__ASSIGNMENT__: Render every item below as a JSON list of strings, one string per line, leaving out blank lines.

[Collected data]

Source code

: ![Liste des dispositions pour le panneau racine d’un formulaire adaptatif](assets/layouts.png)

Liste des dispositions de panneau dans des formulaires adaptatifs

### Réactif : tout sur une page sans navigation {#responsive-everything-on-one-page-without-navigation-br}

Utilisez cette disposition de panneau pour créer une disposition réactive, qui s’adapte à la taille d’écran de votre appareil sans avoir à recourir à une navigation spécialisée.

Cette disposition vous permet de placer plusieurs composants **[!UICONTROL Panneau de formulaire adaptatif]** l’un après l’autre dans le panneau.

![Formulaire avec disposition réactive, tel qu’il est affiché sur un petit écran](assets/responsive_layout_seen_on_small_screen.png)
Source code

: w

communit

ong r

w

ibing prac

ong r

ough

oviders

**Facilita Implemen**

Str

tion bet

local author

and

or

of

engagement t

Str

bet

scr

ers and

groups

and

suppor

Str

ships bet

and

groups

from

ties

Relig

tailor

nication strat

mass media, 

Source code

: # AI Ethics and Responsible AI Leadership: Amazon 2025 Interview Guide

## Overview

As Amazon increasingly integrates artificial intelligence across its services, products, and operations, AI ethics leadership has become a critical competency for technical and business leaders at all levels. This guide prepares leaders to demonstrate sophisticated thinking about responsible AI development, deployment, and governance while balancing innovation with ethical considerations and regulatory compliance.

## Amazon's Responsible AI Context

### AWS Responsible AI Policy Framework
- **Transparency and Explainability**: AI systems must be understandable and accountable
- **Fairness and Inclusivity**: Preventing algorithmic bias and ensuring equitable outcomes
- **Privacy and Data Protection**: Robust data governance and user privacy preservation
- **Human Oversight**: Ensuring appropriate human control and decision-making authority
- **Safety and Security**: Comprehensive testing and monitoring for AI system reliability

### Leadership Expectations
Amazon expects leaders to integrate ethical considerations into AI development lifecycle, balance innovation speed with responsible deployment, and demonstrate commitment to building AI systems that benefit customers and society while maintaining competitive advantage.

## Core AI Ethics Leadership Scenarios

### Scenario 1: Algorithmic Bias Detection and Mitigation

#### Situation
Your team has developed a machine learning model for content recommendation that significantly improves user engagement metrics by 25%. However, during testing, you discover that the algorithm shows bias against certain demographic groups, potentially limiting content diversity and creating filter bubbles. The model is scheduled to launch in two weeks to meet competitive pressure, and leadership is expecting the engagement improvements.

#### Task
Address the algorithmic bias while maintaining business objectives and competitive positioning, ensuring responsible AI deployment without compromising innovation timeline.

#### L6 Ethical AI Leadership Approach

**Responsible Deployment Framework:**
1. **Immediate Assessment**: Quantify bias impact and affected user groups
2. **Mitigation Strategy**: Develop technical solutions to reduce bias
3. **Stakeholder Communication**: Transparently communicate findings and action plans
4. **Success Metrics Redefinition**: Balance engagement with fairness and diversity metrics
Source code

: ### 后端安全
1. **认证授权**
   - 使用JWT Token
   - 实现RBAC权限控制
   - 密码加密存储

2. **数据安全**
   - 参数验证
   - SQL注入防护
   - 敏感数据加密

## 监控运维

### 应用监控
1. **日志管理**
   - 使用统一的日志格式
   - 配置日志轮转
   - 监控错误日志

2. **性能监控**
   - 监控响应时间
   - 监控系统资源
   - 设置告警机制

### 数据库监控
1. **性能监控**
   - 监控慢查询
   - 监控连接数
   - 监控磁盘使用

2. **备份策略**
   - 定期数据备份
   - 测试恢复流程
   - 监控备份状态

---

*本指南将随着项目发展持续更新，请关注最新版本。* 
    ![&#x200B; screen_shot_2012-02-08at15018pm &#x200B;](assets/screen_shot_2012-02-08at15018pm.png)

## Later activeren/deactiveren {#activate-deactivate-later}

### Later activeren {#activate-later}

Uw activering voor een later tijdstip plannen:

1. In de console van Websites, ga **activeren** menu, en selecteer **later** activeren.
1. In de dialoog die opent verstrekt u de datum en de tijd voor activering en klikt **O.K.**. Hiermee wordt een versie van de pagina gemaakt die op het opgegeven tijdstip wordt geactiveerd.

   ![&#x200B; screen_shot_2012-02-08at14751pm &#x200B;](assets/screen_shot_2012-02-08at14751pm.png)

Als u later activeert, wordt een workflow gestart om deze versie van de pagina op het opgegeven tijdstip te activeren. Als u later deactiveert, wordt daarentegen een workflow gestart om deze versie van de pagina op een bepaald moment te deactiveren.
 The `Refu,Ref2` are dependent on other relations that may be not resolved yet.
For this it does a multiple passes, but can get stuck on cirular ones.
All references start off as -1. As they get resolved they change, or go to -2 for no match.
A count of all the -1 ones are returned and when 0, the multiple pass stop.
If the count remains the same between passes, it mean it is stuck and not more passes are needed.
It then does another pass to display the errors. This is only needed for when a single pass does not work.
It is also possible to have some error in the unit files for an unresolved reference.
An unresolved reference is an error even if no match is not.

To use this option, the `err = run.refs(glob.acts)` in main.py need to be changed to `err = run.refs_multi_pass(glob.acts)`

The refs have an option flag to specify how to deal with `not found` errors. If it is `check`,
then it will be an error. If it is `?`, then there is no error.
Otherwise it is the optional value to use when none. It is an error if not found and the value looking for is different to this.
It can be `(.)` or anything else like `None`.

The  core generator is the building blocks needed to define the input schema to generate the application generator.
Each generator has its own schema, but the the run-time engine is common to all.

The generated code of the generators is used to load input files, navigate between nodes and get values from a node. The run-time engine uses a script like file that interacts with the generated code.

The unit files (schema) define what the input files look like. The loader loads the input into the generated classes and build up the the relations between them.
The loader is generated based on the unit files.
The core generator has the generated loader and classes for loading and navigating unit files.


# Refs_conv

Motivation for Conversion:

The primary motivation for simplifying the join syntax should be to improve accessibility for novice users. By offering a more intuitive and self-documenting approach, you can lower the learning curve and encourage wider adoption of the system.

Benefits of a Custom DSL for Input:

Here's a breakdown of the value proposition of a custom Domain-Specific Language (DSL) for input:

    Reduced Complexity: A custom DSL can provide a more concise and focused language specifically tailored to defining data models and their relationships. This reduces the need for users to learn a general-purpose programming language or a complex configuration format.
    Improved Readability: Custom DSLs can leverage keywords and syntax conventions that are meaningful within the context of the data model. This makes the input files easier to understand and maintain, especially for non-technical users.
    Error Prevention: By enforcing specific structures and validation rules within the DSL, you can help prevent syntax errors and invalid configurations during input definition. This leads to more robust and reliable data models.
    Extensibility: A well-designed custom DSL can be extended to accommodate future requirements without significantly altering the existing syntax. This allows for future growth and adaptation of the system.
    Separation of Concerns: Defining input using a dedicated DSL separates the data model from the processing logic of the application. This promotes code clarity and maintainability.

__ANSWER TO THIS PROBLEM__:
[
  "Source code",
  ": ![Liste des dispositions pour le panneau racine d’un formulaire adaptatif](assets/layouts.png)",
  "Liste des dispositions de panneau dans des formulaires adaptatifs",
  "### Réactif : tout sur une page sans navigation {#responsive-everything-on-one-page-without-navigation-br}",
  "Utilisez cette disposition de panneau pour créer une disposition réactive, qui s’adapte à la taille d’écran de votre appareil sans avoir à recourir à une navigation spécialisée.",
  "Cette disposition vous permet de placer plusieurs composants **[!UICONTROL Panneau de formulaire adaptatif]** l’un après l’autre dans le panneau.",
  "![Formulaire avec disposition réactive, tel qu’il est affiché sur un petit écran](assets/responsive_layout_seen_on_small_screen.png)",
  "Source code",
  ": w",
  "communit",
  "ong r",
  "w",
  "ibing prac",
  "ong r",
  "ough",
  "oviders",
  "**Facilita Implemen**",
  "Str",
  "tion bet",
  "local author",
  "and",
  "or",
  "of",
  "engagement t",
  "Str",
  "bet",
  "scr",
  "ers and",
  "groups",
  "and",
  "suppor",
  "Str",
  "ships bet",
  "and",
  "groups",
  "from",
  "ties",
  "Relig",
  "tailor",
  "nication strat",
  "mass media, ",
  "Source code",
  ": # AI Ethics and Responsible AI Leadership: Amazon 2025 Interview Guide",
  "## Overview",
  "As Amazon increasingly integrates artificial intelligence across its services, products, and operations, AI ethics leadership has become a critical competency for technical and business leaders at all levels. This guide prepares leaders to demonstrate sophisticated thinking about responsible AI development, deployment, and governance while balancing innovation with ethical considerations and regulatory compliance.",
  "## Amazon's Responsible AI Context",
  "### AWS Responsible AI Policy Framework",
  "- **Transparency and Explainability**: AI systems must be understandable and accountable",
  "- **Fairness and Inclusivity**: Preventing algorithmic bias and ensuring equitable outcomes",
  "- **Privacy and Data Protection**: Robust data governance and user privacy preservation",
  "- **Human Oversight**: Ensuring appropriate human control and decision-making authority",
  "- **Safety and Security**: Comprehensive testing and monitoring for AI system reliability",
  "### Leadership Expectations",
  "Amazon expects leaders to integrate ethical considerations into AI development lifecycle, balance innovation speed with responsible deployment, and demonstrate commitment to building AI systems that benefit customers and society while maintaining competitive advantage.",
  "## Core AI Ethics Leadership Scenarios",
  "### Scenario 1: Algorithmic Bias Detection and Mitigation",
  "#### Situation",
  "Your team has developed a machine learning model for content recommendation that significantly improves user engagement metrics by 25%. However, during testing, you discover that the algorithm shows bias against certain demographic groups, potentially limiting content diversity and creating filter bubbles. The model is scheduled to launch in two weeks to meet competitive pressure, and leadership is expecting the engagement improvements.",
  "#### Task",
  "Address the algorithmic bias while maintaining business objectives and competitive positioning, ensuring responsible AI deployment without compromising innovation timeline.",
  "#### L6 Ethical AI Leadership Approach",
  "**Responsible Deployment Framework:**",
  "1. **Immediate Assessment**: Quantify bias impact and affected user groups",
  "2. **Mitigation Strategy**: Develop technical solutions to reduce bias",
  "3. **Stakeholder Communication**: Transparently communicate findings and action plans",
  "4. **Success Metrics Redefinition**: Balance engagement with fairness and diversity metrics",
  "Source code",
  ": ### 后端安全",
  "1. **认证授权**",
  "   - 使用JWT Token",
  "   - 实现RBAC权限控制",
  "   - 密码加密存储",
  "2. **数据安全**",
  "   - 参数验证",
  "   - SQL注入防护",
  "   - 敏感数据加密",
  "## 监控运维",
  "### 应用监控",
  "1. **日志管理**",
  "   - 使用统一的日志格式",
  "   - 配置日志轮转",
  "   - 监控错误日志",
  "2. **性能监控**",
  "   - 监控响应时间",
  "   - 监控系统资源",
  "   - 设置告警机制",
  "### 数据库监控",
  "1. **性能监控**",
  "   - 监控慢查询",
  "   - 监控连接数",
  "   - 监控磁盘使用",
  "2. **备份策略**",
  "   - 定期数据备份",
  "   - 测试恢复流程",
  "   - 监控备份状态",
  "---",
  "*本指南将随着项目发展持续更新，请关注最新版本。* ",
  "    ![&#x200B; screen_shot_2012-02-08at15018pm &#x200B;](assets/screen_shot_2012-02-08at15018pm.png)",
  "## Later activeren/deactiveren {#activate-deactivate-later}",
  "### Later activeren {#activate-later}",
  "Uw activering voor een later tijdstip plannen:",
  "1. In de console van Websites, ga **activeren** menu, en selecteer **later** activeren.",
  "1. In de dialoog die opent verstrekt u de datum en de tijd voor activering en klikt **O.K.**. Hiermee wordt een versie van de pagina gemaakt die op het opgegeven tijdstip wordt geactiveerd.",
  "   ![&#x200B; screen_shot_2012-02-08at14751pm &#x200B;](assets/screen_shot_2012-02-08at14751pm.png)",
  "Als u later activeert, wordt een workflow gestart om deze versie van de pagina op het opgegeven tijdstip te activeren. Als u later deactiveert, wordt daarentegen een workflow gestart om deze versie van de pagina op een bepaald moment te deactiveren.",
  " The `Refu,Ref2` are dependent on other relations that may be not resolved yet.",
  "For this it does a multiple passes, but can get stuck on cirular ones.",
  "All references start off as -1. As they get resolved they change, or go to -2 for no match.",
  "A count of all the -1 ones are returned and when 0, the multiple pass stop.",
  "If the count remains the same between passes, it mean it is stuck and not more passes are needed.",
  "It then does another pass to display the errors. This is only needed for when a single pass does not work.",
  "It is also possible to have some error in the unit files for an unresolved reference.",
  "An unresolved reference is an error even if no match is not.",
  "To use this option, the `err = run.refs(glob.acts)` in main.py need to be changed to `err = run.refs_multi_pass(glob.acts)`",
  "The refs have an option flag to specify how to deal with `not found` errors. If it is `check`,",
  "then it will be an error. If it is `?`, then there is no error.",
  "Otherwise it is the optional value to use when none. It is an error if not found and the value looking for is different to this.",
  "It can be `(.)` or anything else like `None`.",
  "The  core generator is the building blocks needed to define the input schema to generate the application generator.",
  "Each generator has its own schema, but the the run-time engine is common to all.",
  "The generated code of the generators is used to load input files, navigate between nodes and get values from a node. The run-time engine uses a script like file that interacts with the generated code.",
  "The unit files (schema) define what the input files look like. The loader loads the input into the generated classes and build up the the relations between them.",
  "The loader is generated based on the unit files.",
  "The core generator has the generated loader and classes for loading and navigating unit files.",
  "# Refs_conv",
  "Motivation for Conversion:",
  "The primary motivation for simplifying the join syntax should be to improve accessibility for novice users. By offering a more intuitive and self-documenting approach, you can lower the learning curve and encourage wider adoption of the system.",
  "Benefits of a Custom DSL for Input:",
  "Here's a breakdown of the value proposition of a custom Domain-Specific Language (DSL) for input:",
  "    Reduced Complexity: A custom DSL can provide a more concise and focused language specifically tailored to defining data models and their relationships. This reduces the need for users to learn a general-purpose programming language or a complex configuration format.",
  "    Improved Readability: Custom DSLs can leverage keywords and syntax conventions that are meaningful within the context of the data model. This makes the input files easier to understand and maintain, especially for non-technical users.",
  "    Error Prevention: By enforcing specific structures and validation rules within the DSL, you can help prevent syntax errors and invalid configurations during input definition. This leads to more robust and reliable data models.",
  "    Extensibility: A well-designed custom DSL can be extended to accommodate future requirements without significantly altering the existing syntax. This allows for future growth and adaptation of the system.",
  "    Separation of Concerns: Defining input using a dedicated DSL separates the data model from the processing logic of the application. This promotes code clarity and maintainability."
]